Psychologist under attack in family court fight fears for her career, judge told

A barrister representing Melanie Gill on Wednesday told an appeal hearing at the High Court in London that there was a ‘whiff of a witch-hunt’

Psychologist appeal hearing
Psychologist appeal hearing

A psychologist criticised by a woman embroiled in a family court fight over her two children thinks her career is “on the line”, a senior judge has been told.

Melanie Gill concluded that the woman was alienating her children from their father. But the woman has now complained that Ms Gill is “not an appropriately qualified expert”.

Sir Andrew McFarlane, the president of the Family Division of the High Court and the most senior family court judge in England, is overseeing an appeal by the woman at a public High Court hearing in London.

Psychologist appeal hearing
The President’s Court (Court 33) at the Royal Courts of Justice in central London, where Sir Andrew McFarlane is overseeing the appeal hearing featuring Melanie Gill (Aaron Chown/PA)

At the start of the hearing on Wednesday, the judge said that there was a “big issue” in the appeal – a question about what guidance he should give on the instruction of experts in family court cases.

A barrister representing Ms Gill told Sir Andrew that his client’s career was “on the line”.

Andrew Bagchi KC said the was a “whiff of a witch-hunt”.

“Her career is on the line,” Mr Bagchi told Sir Andrew.

“She is a professional expert witness in family cases.

“If she is suddenly not regarded as an expert witness then that is the end of her career.”

Mr Bagchi added: “Ms Gill has been targeted in other litigation by litigants who have lost and they want to complain about that…

“There is something of a feeling of a witch-hunt about this.”

He went on: “There is a whiff of a witch-hunt.”

The woman has appealed after Judge Lindsay Davies, who oversaw family court hearings in Peterborough, refused to order a re-hearing of the case.

Judge Davies said, in a ruling, that the children at the centre of the case had lived with their mother after their parents separated.

She said another judge had initially found there had been “coercive and controlling behaviour on the part of the father”.

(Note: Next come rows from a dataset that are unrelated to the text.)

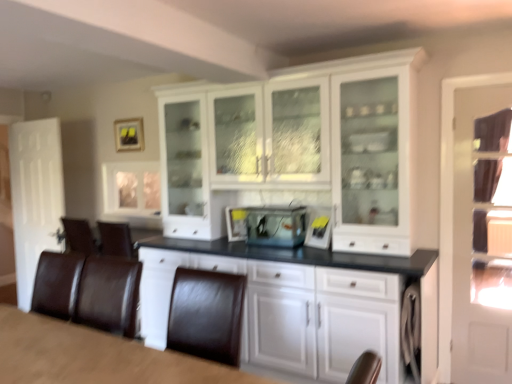
What are the coordinates of `empty space that is ontop of brown leather table at lower left` in the screenshot? It's located at (64, 356).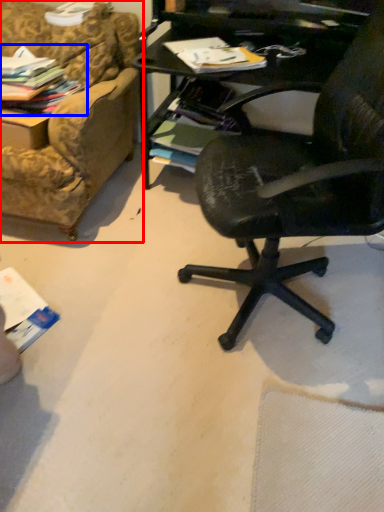
Question: Which of the following is the farthest to the observer, studio couch (highlighted by a red box) or magazine (highlighted by a blue box)?

Choices:
 (A) studio couch
 (B) magazine

Answer: (A)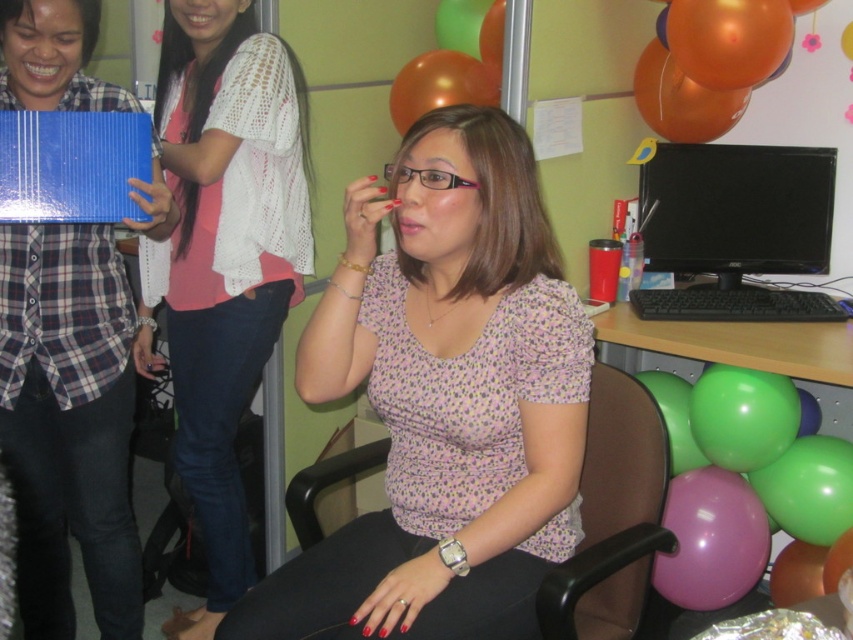
You are standing at the edge of the room and want to hand a gift to the woman in the pink floral blouse at center. The balloons are 1.26 meters away from her. Can you reach her without moving closer than the balloons?

The balloons are 1.26 meters away from the woman in the pink floral blouse at center. Since you are at the edge of the room, you would need to move past the balloons to reach her, so you cannot hand her the gift without moving closer than the balloons.

You are an office assistant who needs to place a new document on the desk. The desk has a black glossy monitor at center and a purple glossy balloon at lower right. Which object should you avoid placing the document near to ensure it doesn not get damaged?

You should avoid placing the document near the black glossy monitor at center because it is much taller than the purple glossy balloon at lower right, so it might cast a shadow or obstruct the document.

You are standing in the office scene and want to move from point A to point B. Point A is at coordinate point (596, 557) and point B is at coordinate point (734, 52). Since you need to walk through the office, will you pass in front of or behind the seated woman?

Point A is in front of point B, so when moving from point A to point B, you would be moving towards the direction of the seated woman. Therefore, you would pass in front of the seated woman.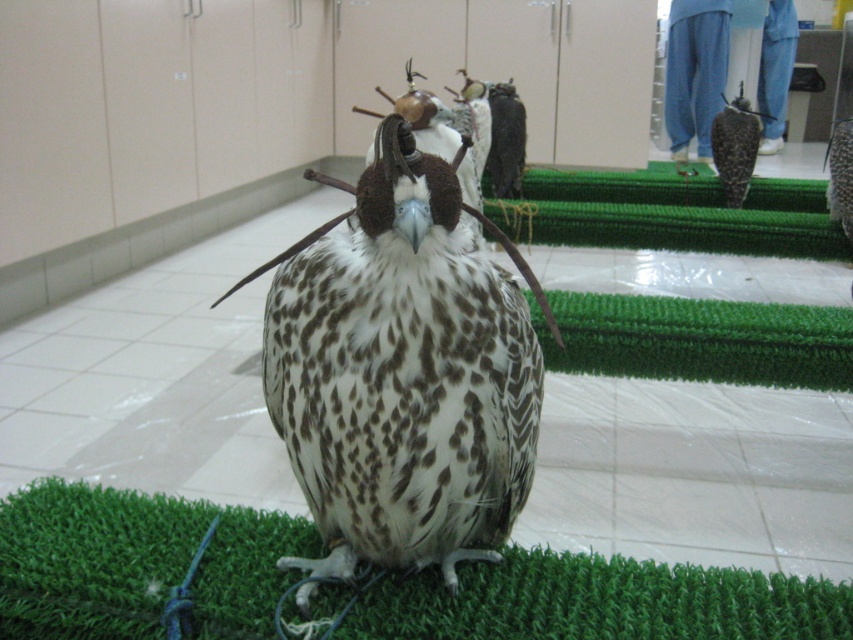
Question: Which object appears farthest from the camera in this image?

Choices:
 (A) brown speckled falcon at right
 (B) speckled feathered falcon at center
 (C) green artificial turf at center

Answer: (A)

Question: Which is farther from the brown speckled falcon at right?

Choices:
 (A) green artificial turf at center
 (B) speckled feathered falcon at center

Answer: (B)

Question: Does speckled feathered falcon at center appear on the right side of green artificial turf at center?

Choices:
 (A) yes
 (B) no

Answer: (A)

Question: Does speckled feathered falcon at center appear on the right side of green artificial turf at center?

Choices:
 (A) no
 (B) yes

Answer: (B)

Question: Which object appears closest to the camera in this image?

Choices:
 (A) green artificial turf at center
 (B) speckled feathered falcon at center

Answer: (B)

Question: Can you confirm if green artificial turf at center is positioned below brown speckled falcon at right?

Choices:
 (A) yes
 (B) no

Answer: (A)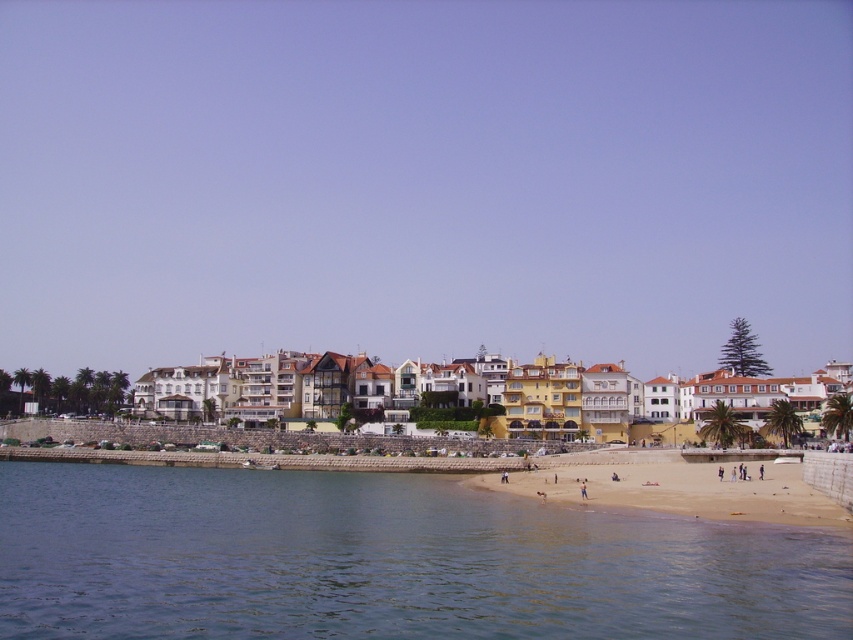
You are standing at the point with coordinates [387,561] on the beach. What can you see directly in front of you?

You can see clear blue water at lower left directly in front of you at the point with coordinates [387,561].

You are standing at the origin point of the coordinate system in this coastal scene. You want to walk towards the clear blue water at lower left. What are the coordinates you need to move towards?

You need to move towards the coordinates point at 0.877 on the x axis and 0.455 on the y axis where the clear blue water at lower left is located.

You are a photographer planning to capture the beach scene. You want to focus on the clear blue water at lower left and the light brown sand at lower center. Which area occupies more space in the image?

The clear blue water at lower left is bigger than the light brown sand at lower center, so the clear blue water at lower left occupies more space in the image.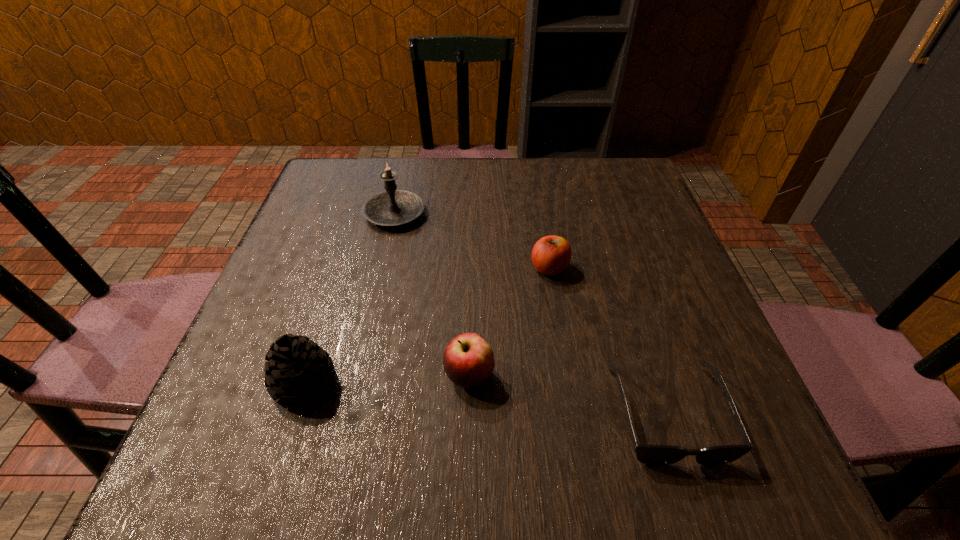
The image size is (960, 540). In order to click on vacant space at the far edge of the desktop in this screenshot , I will do `click(544, 182)`.

In the image, there is a desktop. Identify the location of free space at the near edge. Image resolution: width=960 pixels, height=540 pixels. (337, 478).

Locate an element on the screen. The height and width of the screenshot is (540, 960). vacant space at the left edge of the desktop is located at coordinates (365, 225).

Where is `vacant region at the far left corner of the desktop`? The height and width of the screenshot is (540, 960). vacant region at the far left corner of the desktop is located at coordinates (x=352, y=193).

Where is `vacant region at the far right corner of the desktop`? The width and height of the screenshot is (960, 540). vacant region at the far right corner of the desktop is located at coordinates (585, 190).

You are a GUI agent. You are given a task and a screenshot of the screen. Output one action in this format:
    pyautogui.click(x=<x>, y=<y>)
    Task: Click on the vacant space at the near right corner of the desktop
    The width and height of the screenshot is (960, 540).
    Given the screenshot: What is the action you would take?
    pyautogui.click(x=734, y=431)

Identify the location of free space between the sunglasses and the candle. The width and height of the screenshot is (960, 540). (531, 313).

Where is `vacant area between the shortest object and the left apple`? The width and height of the screenshot is (960, 540). vacant area between the shortest object and the left apple is located at coordinates (568, 394).

I want to click on vacant area that lies between the nearer apple and the tallest object, so click(x=432, y=294).

This screenshot has width=960, height=540. In order to click on blank region between the rightmost object and the second farthest object in this screenshot , I will do `click(608, 340)`.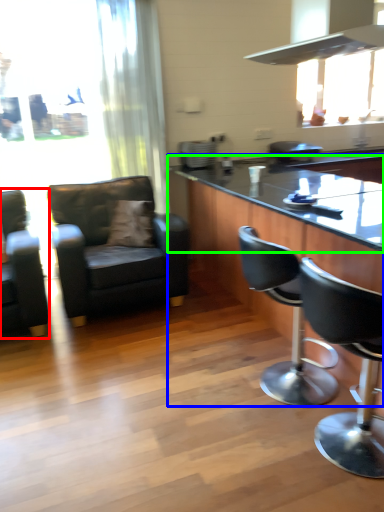
Question: Which is farther away from chair (highlighted by a red box)? table (highlighted by a blue box) or countertop (highlighted by a green box)?

Choices:
 (A) table
 (B) countertop

Answer: (B)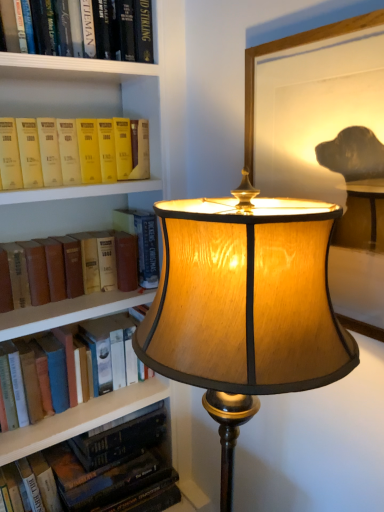
Question: Is matte yellow book at left, placed as the first book when sorted from top to bottom, positioned behind hardcover book at lower left, which is the fifth book from top to bottom?

Choices:
 (A) yes
 (B) no

Answer: (B)

Question: Can you confirm if matte yellow book at left, the 5th book from the bottom, is bigger than hardcover book at lower left, which is the fifth book from top to bottom?

Choices:
 (A) no
 (B) yes

Answer: (A)

Question: Considering the relative sizes of matte yellow book at left, placed as the first book when sorted from top to bottom, and hardcover book at lower left, positioned as the 1th book in bottom-to-top order, in the image provided, is matte yellow book at left, placed as the first book when sorted from top to bottom, shorter than hardcover book at lower left, positioned as the 1th book in bottom-to-top order,?

Choices:
 (A) yes
 (B) no

Answer: (A)

Question: Could hardcover book at lower left, positioned as the 1th book in bottom-to-top order, be considered to be inside matte yellow book at left, placed as the first book when sorted from top to bottom?

Choices:
 (A) yes
 (B) no

Answer: (B)

Question: Considering the relative sizes of matte yellow book at left, placed as the first book when sorted from top to bottom, and hardcover book at lower left, which is the fifth book from top to bottom, in the image provided, is matte yellow book at left, placed as the first book when sorted from top to bottom, thinner than hardcover book at lower left, which is the fifth book from top to bottom,?

Choices:
 (A) no
 (B) yes

Answer: (B)

Question: From a real-world perspective, is hardcover book at lower left, positioned as the 1th book in bottom-to-top order, positioned above or below matte yellow book at left, the 5th book from the bottom?

Choices:
 (A) above
 (B) below

Answer: (B)

Question: Is point (67, 450) closer or farther from the camera than point (96, 143)?

Choices:
 (A) closer
 (B) farther

Answer: (B)

Question: Considering the positions of hardcover book at lower left, which is the fifth book from top to bottom, and matte yellow book at left, the 5th book from the bottom, in the image, is hardcover book at lower left, which is the fifth book from top to bottom, wider or thinner than matte yellow book at left, the 5th book from the bottom,?

Choices:
 (A) thin
 (B) wide

Answer: (B)

Question: In terms of size, does hardcover book at lower left, which is the fifth book from top to bottom, appear bigger or smaller than matte yellow book at left, placed as the first book when sorted from top to bottom?

Choices:
 (A) big
 (B) small

Answer: (A)

Question: In terms of height, does brown leather book at left, which is counted as the 3th book, starting from the bottom, look taller or shorter compared to wooden lampshade at center?

Choices:
 (A) tall
 (B) short

Answer: (B)

Question: From the image's perspective, is brown leather book at left, which is counted as the 3th book, starting from the top, located above or below wooden lampshade at center?

Choices:
 (A) above
 (B) below

Answer: (A)

Question: Considering the positions of point (117, 268) and point (297, 330), is point (117, 268) closer or farther from the camera than point (297, 330)?

Choices:
 (A) closer
 (B) farther

Answer: (B)

Question: Is brown leather book at left, which is counted as the 3th book, starting from the bottom, in front of or behind wooden lampshade at center in the image?

Choices:
 (A) behind
 (B) front

Answer: (A)

Question: Is hardcover book at center, the 4th book in the bottom-to-top sequence, inside or outside of wooden lampshade at center?

Choices:
 (A) outside
 (B) inside

Answer: (A)

Question: From the image's perspective, relative to wooden lampshade at center, is hardcover book at center, the 2th book in the top-to-bottom sequence, above or below?

Choices:
 (A) below
 (B) above

Answer: (B)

But Judge Davies subsequently ruled that the children should move from their mother’s care and live with their father, after accepting Ms Gill’s “conclusion about alienation”.

Judge Davies made no criticism of Ms Gill, when dismissing the woman’s application for a further hearing, but suggested that guidance on experts from a judicial head would help judges.

A High Court judge, who oversaw a preliminary appeal hearing in the Family Division of the High Court in London recently, concluded that the woman had an arguable case and said Sir Andrew should oversee an appeal hearing and consider issues relating to the regulation of experts.

Mr Justice Peel, who ruled that children involved could not be identified in media reports of the case, said it was in the public interest for Sir Andrew to consider the “appropriateness, or otherwise, of instructing unregulated psychologists as experts in family proceedings concerning children, and in particular in cases where parental alienation may arise”.

He also said Sir Andrew should consider whether, in relation to the woman’s case, it had been “appropriate to instruct Ms Gill” in circumstances where “she has no recognised substantial post-graduate qualifications”, was not “registered as a practitioner psychologist”, was not “subject to professional regulation”, and, the “opinion of the President of the Association of Clinical Psychologists UK” was that “she should not be acting as an expert in court proceedings”.

Mr Justice Peel outlined the terms of reference for the appeal hearing – and gave detail about Ms Gill – in a written case order.